Denn der Mittdreißiger und gebürtige Ohligser gehört zu jener eher jüngeren Generation, die die Mundart nicht quasi direkt in die Wiege gelegt bekommen hat. Natürlich hat Riedel Verwandte, die das Platt nach wie vor gut beherrschen. Zum Beispiel sein eigener Vater - aber der spricht Solinger Mundart nur selten. Was wiederum zur Folge hatte, dass Alexander Riedel den traditionellen Dialekt seiner Heimatstadt bei der Theatergruppe Wohlgemuth erst mal richtig erlernen musste.

"Zunächst war es wichtig, viel zuzuhören", erinnert sich Riedel an die ersten Gehversuche in Platt, das für ihn damals zwar nicht wie eine Fremdsprache klang, doch auch nicht eben spielerisch über die Zunge ging. Im Gegenteil, Riedel blieb nichts anderes übrig, als mehr als einmal im "Picard" nachzuschlagen - jenes Standardwerk des Lehrers Rudolf Picard, der 1974 mit dem "Solinger Sprachschatz" ein Wörterbuch sowie eine Grammatik des Platts verfasst hat.

Ein Wunder sind solche Schwierigkeiten gleichwohl nicht. Während sich nämlich beispielsweise in Süddeutschland die Dialekte länger hielten und sich im Lauf der vergangenen Jahrzehnte daran anschließend eine jeweils ganz spezifische Sprachmischung aus Hochdeutsch mit unverkennbaren regionalen Klangbildern sowie Worten entwickelte, war der Bruch in Westdeutschland entschieden nachhaltiger.

Auch und gerade in mittelgroßen Städten wie Solingen, deren Mundarten - im Gegensatz zum Kölschen und zum Ruhrgebietsdeutsch - keinen Kultstatus in Kabarett beziehungsweise Musik zu erlangen vermochten. Einen im Singsang der Klingenstadt parlierenden Herbert Knebel oder gar eine bergische Rockgruppe BAP, die selbst für Eingeweihte schwer zu verstehen wäre, sucht man jedenfalls bis zum heutigen Tag in hiesigen Breiten vergebens.

Ist am Ende somit alles umsonst - und mit den Bühnenspielen Höhscheid kann der Niedergang des Solinger Platt lediglich verlangsamt, aber nicht aufgehalten werden?
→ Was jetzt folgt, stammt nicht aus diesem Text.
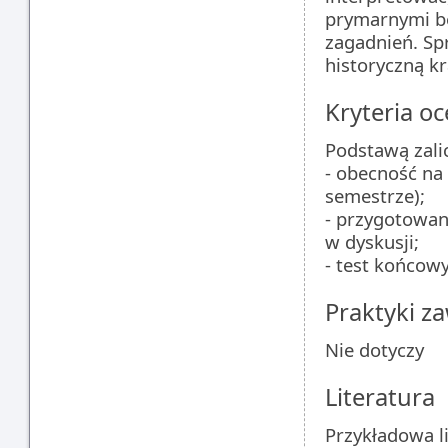
prymarnymi bę
zagadnień. Sp
historyczną kr
Kryteria oc
Podstawą zalic
- obecność na
semestrze);
- przygotowan
w dyskusji;
- test końcowy
Praktyki 
Nie dotyczy
Literatura
Przykładowa li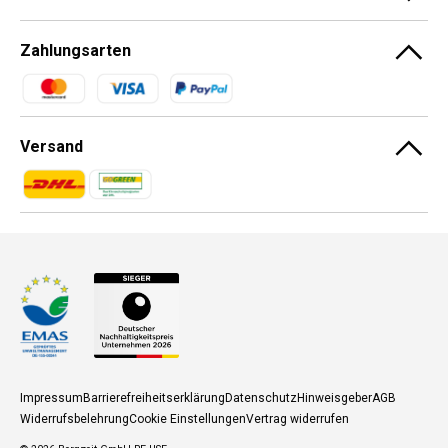
Zahlungsarten
Zahlungsmethoden
Versand
Zahlungsmethoden
Zahlungsmethoden
Impressum
Barrierefreiheitserklärung
Datenschutz
Hinweisgeber
AGB
Widerrufsbelehrung
Cookie Einstellungen
Vertrag widerrufen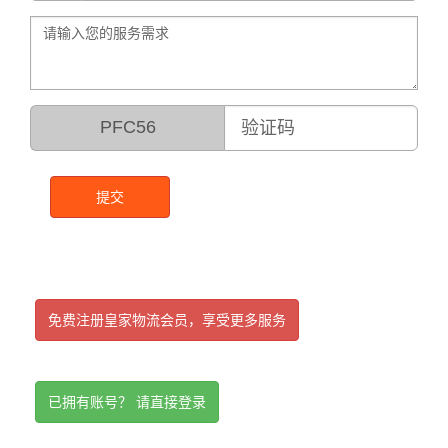
PFC56
提交
免费注册皇家物流会员，享受更多服务
已拥有账号？ 请直接登录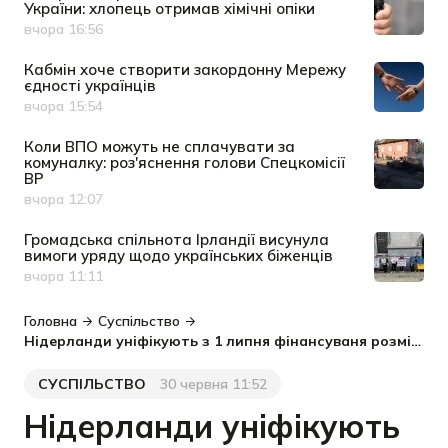
України: хлопець отримав хімічні опіки
вчора 16:56
Дата публікації
Кабмін хоче створити закордонну Мережу
єдності українців
вчора 15:54
Дата публікації
Коли ВПО можуть не сплачувати за
комуналку: роз'яснення голови Спецкомісії
ВР
вчора 12:07
Дата публікації
Громадська спільнота Ірландії висунула
вимоги уряду щодо українських біженців
вчора 11:11
Дата публікації
Головна
Суспільство
Нідерланди уніфікують з 1 липня фінансуваня розміщення українців та інших біженців
СУСПІЛЬСТВО
30 червня 11:52
Категорія
Дата публікації
Нідерланди уніфікують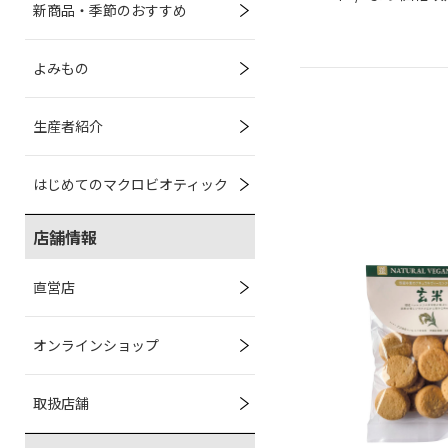
新商品・季節のおすすめ
よみもの
生産者紹介
はじめてのマクロビオティック
店舗情報
直営店
オンラインショップ
取扱店舗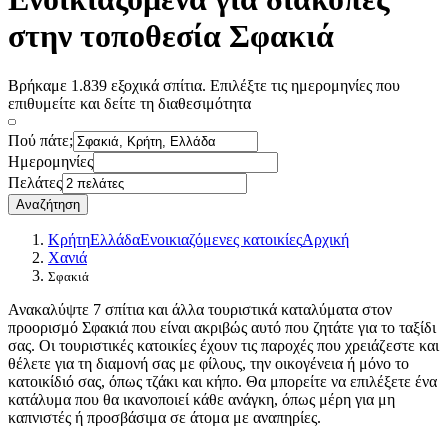
στην τοποθεσία Σφακιά
Βρήκαμε 1.839 εξοχικά σπίτια. Επιλέξτε τις ημερομηνίες που
επιθυμείτε και δείτε τη διαθεσιμότητα
Πού πάτε;
Ημερομηνίες
Πελάτες
Αναζήτηση
Κρήτη
Ελλάδα
Ενοικιαζόμενες κατοικίες
Αρχική
Χανιά
Σφακιά
Ανακαλύψτε 7 σπίτια και άλλα τουριστικά καταλύματα στον
προορισμό Σφακιά που είναι ακριβώς αυτό που ζητάτε για το ταξίδι
σας. Οι τουριστικές κατοικίες έχουν τις παροχές που χρειάζεστε και
θέλετε για τη διαμονή σας με φίλους, την οικογένεια ή μόνο το
κατοικίδιό σας, όπως τζάκι και κήπο. Θα μπορείτε να επιλέξετε ένα
κατάλυμα που θα ικανοποιεί κάθε ανάγκη, όπως μέρη για μη
καπνιστές ή προσβάσιμα σε άτομα με αναπηρίες.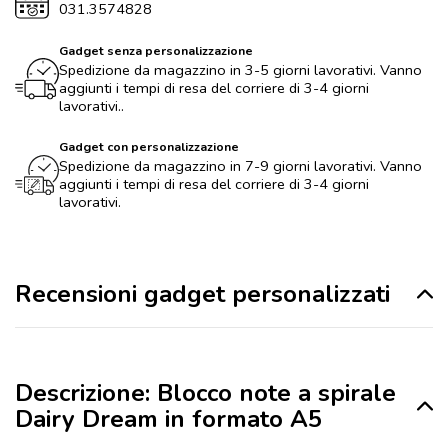
031.3574828
Gadget senza personalizzazione
Spedizione da magazzino in 3-5 giorni lavorativi. Vanno
aggiunti i tempi di resa del corriere di 3-4 giorni
lavorativi..
Gadget con personalizzazione
Spedizione da magazzino in 7-9 giorni lavorativi. Vanno
aggiunti i tempi di resa del corriere di 3-4 giorni
lavorativi.
Recensioni gadget personalizzati
Descrizione: Blocco note a spirale
Dairy Dream in formato A5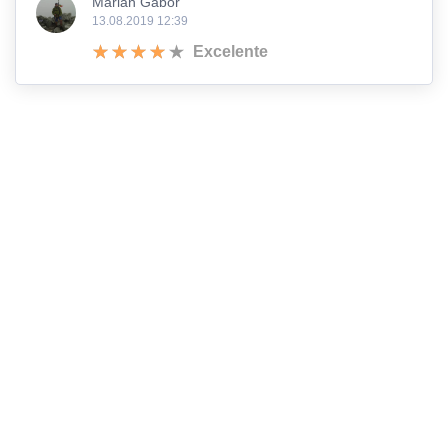
Marian Gabor
13.08.2019 12:39
Excelente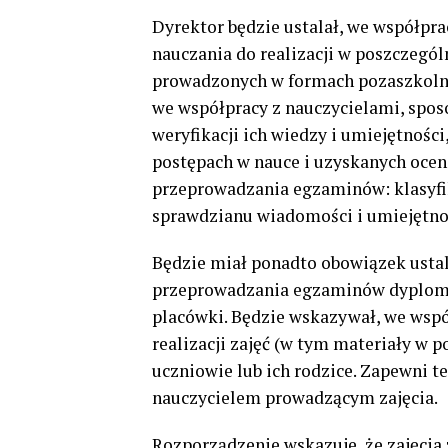
Dyrektor będzie ustalał, we współpra
nauczania do realizacji w poszczegól
prowadzonych w formach pozaszkolny
we współpracy z nauczycielami, spo
weryfikacji ich wiedzy i umiejętnoś
postępach w nauce i uzyskanych ocena
przeprowadzania egzaminów: klasyfi
sprawdzianu wiadomości i umiejętno
Będzie miał ponadto obowiązek usta
przeprowadzania egzaminów dyplomo
placówki. Będzie wskazywał, we współ
realizacji zajęć (w tym materiały w p
uczniowie lub ich rodzice. Zapewni t
nauczycielem prowadzącym zajęcia.
Rozporządzenie wskazuje, że zajęcia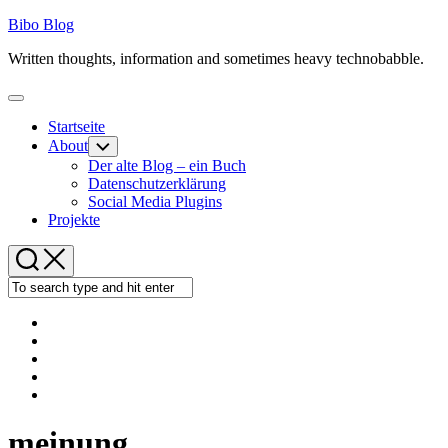
Skip
Bibo Blog
to
Written thoughts, information and sometimes heavy technobabble.
content
Expand
Menu
Startseite
About
Toggle
Child
Der alte Blog – ein Buch
Menu
Datenschutzerklärung
Social Media Plugins
Projekte
meinung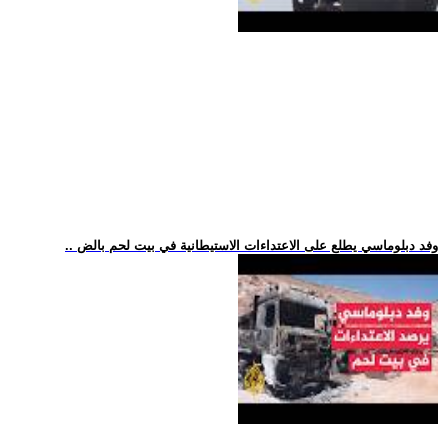
.. وفد دبلوماسي يطلع على الاعتداءات الاستيطانية في بيت لحم بالض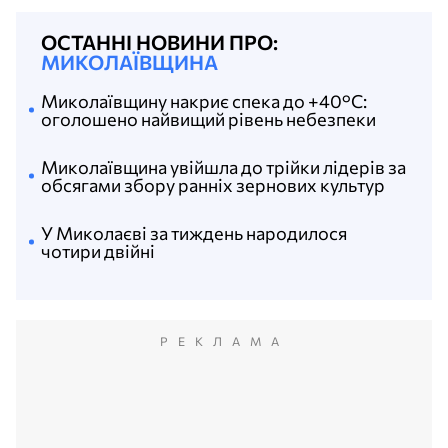
ОСТАННІ НОВИНИ ПРО:
МИКОЛАЇВЩИНА
Миколаївщину накриє спека до +40°C:
оголошено найвищий рівень небезпеки
Миколаївщина увійшла до трійки лідерів за
обсягами збору ранніх зернових культур
У Миколаєві за тиждень народилося
чотири двійні
РЕКЛАМА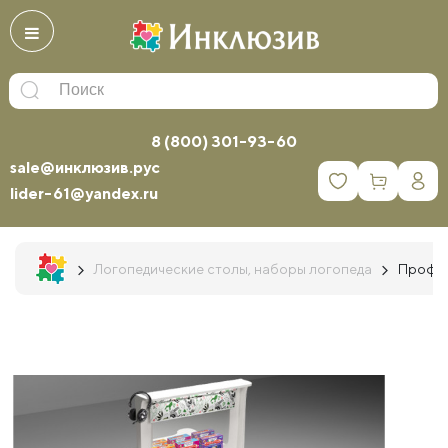
8 (800) 301-93-60
sale@инклюзив.рус
0
lider-61@yandex.ru
Логопедические столы, наборы логопеда
Профес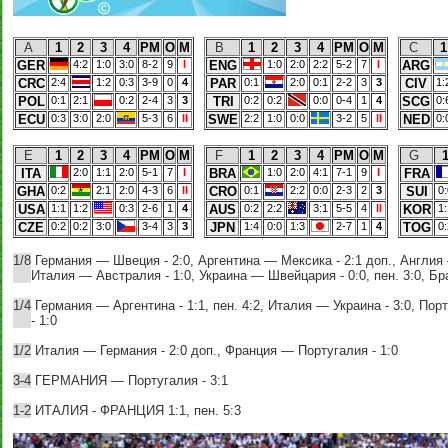
A
1
2
3
4
РМ
О
М
B
1
2
3
4
РМ
О
М
C
1
GER
4:2
1:0
3:0
8-2
9
I
ENG
1:0
2:0
2:2
5-2
7
I
ARG
CRC
2:4
1:2
0:3
3-9
0
4
PAR
0:1
2:0
0:1
2-2
3
3
CIV
1:
POL
0:1
2:1
0:2
2-4
3
3
TRI
0:2
0:2
0:0
0-4
1
4
SCG
0:
ECU
0:3
3:0
2:0
5-3
6
II
SWE
2:2
1:0
0:0
3-2
5
II
NED
0:
E
1
2
3
4
РМ
О
М
F
1
2
3
4
РМ
О
М
G
ITA
2:0
1:1
2:0
5-1
7
I
BRA
1:0
2:0
4:1
7-1
9
I
FRA
GHA
0:2
2:1
2:0
4-3
6
II
CRO
0:1
2:2
0:0
2-3
2
3
SUI
0:
USA
1:1
1:2
0:3
2-6
1
4
AUS
0:2
2:2
3:1
5-5
4
II
KOR
1:
CZE
0:2
0:2
3:0
3-4
3
3
JPN
1:4
0:0
1:3
2-7
1
4
TOG
0:
1/8
Германия — Швеция - 2:0, Аргентина — Мексика - 2:1 доп., Англия
Италия — Австралия - 1:0, Украина — Швейцария - 0:0, пен. 3:0, Бр
1/4
Германия — Аргентина - 1:1, пен. 4:2, Италия — Украина - 3:0, Пор
- 1:0
1/2
Италия — Германия - 2:0 доп., Франция — Португалия - 1:0
3-4
ГЕРМАНИЯ — Португалия - 3:1
1-2
ИТАЛИЯ - ФРАНЦИЯ 1:1, пен. 5:3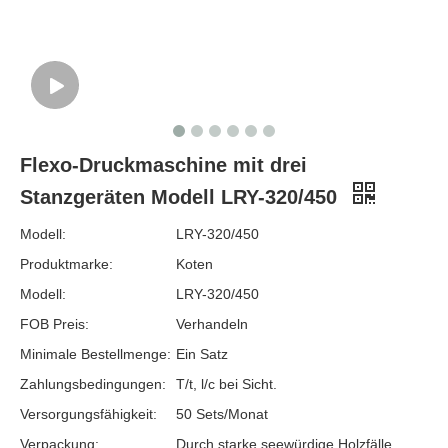
Flexo-Druckmaschine mit drei
Stanzgeräten Modell LRY-320/450
Modell:
LRY-320/450
Produktmarke:
Koten
Modell:
LRY-320/450
FOB Preis:
Verhandeln
Minimale Bestellmenge:
Ein Satz
Zahlungsbedingungen:
T/t, l/c bei Sicht.
Versorgungsfähigkeit:
50 Sets/Monat
Verpackung:
Durch starke seewürdige Holzfälle.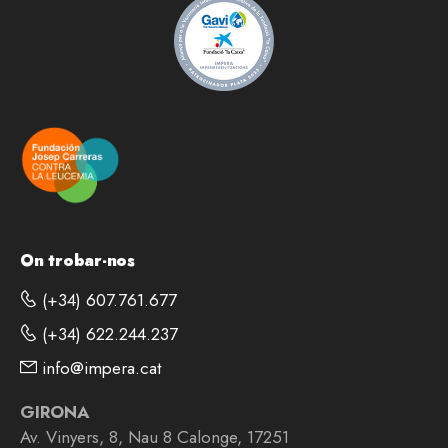
On trobar-nos
(+34) 607.761.677
(+34) 622.244.237
info@impera.cat
GIRONA
Av. Vinyers, 8, Nau 8 Calonge, 17251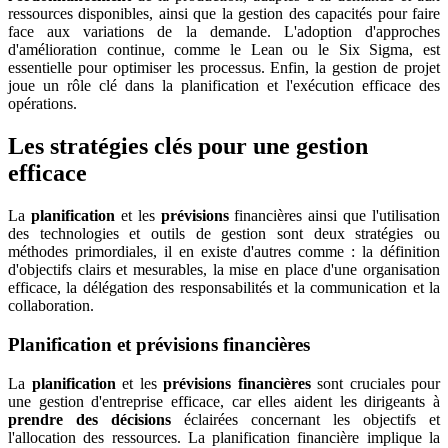
ressources disponibles, ainsi que la gestion des capacités pour faire
face aux variations de la demande. L'adoption d'approches
d'amélioration continue, comme le Lean ou le Six Sigma, est
essentielle pour optimiser les processus. Enfin, la gestion de projet
joue un rôle clé dans la planification et l'exécution efficace des
opérations.
Les stratégies clés pour une gestion
efficace
La
planification
et les
prévisions
financières ainsi que l'utilisation
des technologies et outils de gestion sont deux stratégies ou
méthodes primordiales, il en existe d'autres comme : la définition
d'objectifs clairs et mesurables, la mise en place d'une organisation
efficace, la délégation des responsabilités et la communication et la
collaboration.
Planification et prévisions financières
La
planification
et les
prévisions financières
sont cruciales pour
une gestion d'entreprise efficace, car elles aident les dirigeants à
prendre des décisions
éclairées concernant les objectifs et
l'allocation des ressources. La planification financière implique la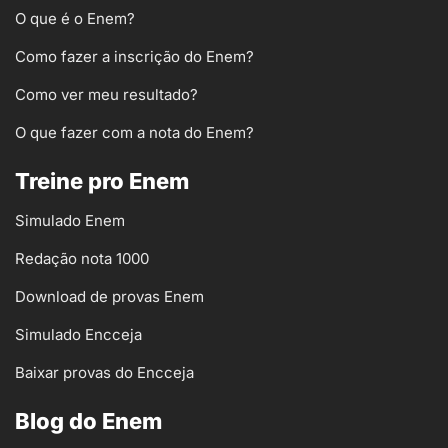
O que é o Enem?
Como fazer a inscrição do Enem?
Como ver meu resultado?
O que fazer com a nota do Enem?
Treine pro Enem
Simulado Enem
Redação nota 1000
Download de provas Enem
Simulado Encceja
Baixar provas do Encceja
Blog do Enem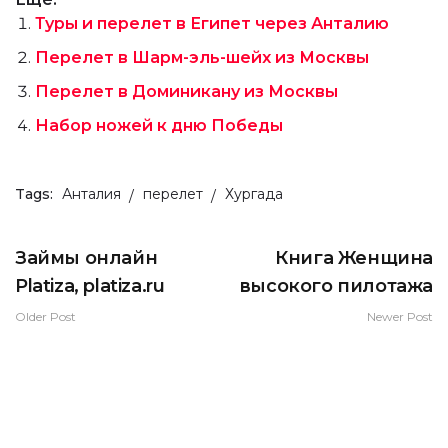
Туры и перелет в Египет через Анталию
Перелет в Шарм-эль-шейх из Москвы
Перелет в Доминикану из Москвы
Набор ножей к дню Победы
Tags:
Анталия
перелет
Хургада
Займы онлайн
Книга Женщина
Platiza, platiza.ru
высокого пилотажа
Older Post
Newer Post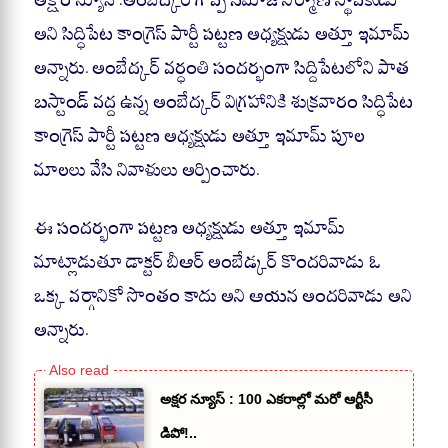
ts
bo
gr
re
A
ok
a
అని సిద్ధిపేట కాంగ్రెస్ పార్టీ పట్టణ అధ్యక్షుడు అత్తూ ఇమామ్
pp
m
అన్నారు. అంబేద్కర్ వర్ధంతి సందర్భంగా సిద్దిపేటలోని పాత
బస్టాండ్ వద్ద ఉన్న అంబేద్కర్ విగ్రహానికి శుక్రవారం సిద్ధిపేట
కాంగ్రెస్ పార్టీ పట్టణ అధ్యక్షుడు అత్తూ ఇమామ్ పూల
మాలలు వేసి నివాళులు అర్పించారు.
ఈ సందర్భంగా పట్టణ అధ్యక్షుడు అత్తూ ఇమామ్
మాట్లాడుతూ డాక్టర్ బీఆర్ అంబేడ్కర్ కొందరివాడు ఓ
ఒక్క వర్గానికో సొంతం కాదు అని ఆయన అందరివాడు అని
అన్నారు.
అక్షర న్యూస్ : 100 ఎకరాల్లో మరో ఆర్టీసీ
డిపో!..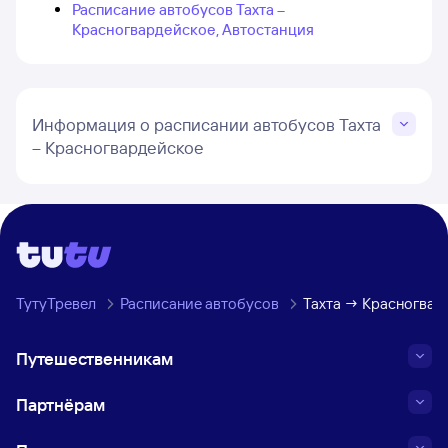
Расписание автобусов Тахта –
Красногвардейское, Автостанция
Информация о расписании автобусов Тахта
– Красногвардейское
ТутуТревел
Расписание автобусов
Тахта → Красногвар
Путешественникам
Партнёрам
Alexander Riedel ist da nicht so pessimistisch. "Einige Mundart-Begriffe sind auch bei jüngeren Leuten immer noch bekannt", sagt der Spielleiter. So verwendete ein Bekannter von Riedel neulich erst das Wort "Knötterpitter" (Nörgler). Und "Örschel" (Sorge) gehört ebenfalls weiter zum Repertoire von Solingern der mittleren sowie der jungen Generation.

Sie werden also verstanden werden, die zehn Schauspieler, die Anfang April mit "Op jeden Pott 'nen Deckel" auf der Bühne stehen. In den Hauptrollen spielen dann Ernst Seilheimer und Karl-Heinz Stamm. Ein Ende ist jedenfalls erst einmal in weite Ferne gerückt. Denn schon jetzt steht fest, dass es im kommenden Jahr mit den Theaterstücken der Bühnenspiele Höhscheid weitergehen wird. "Es wird auch 2019 Aufführungen in Solinger Platt geben", verspricht Michael Tesch als Leiter des Stadtensembles.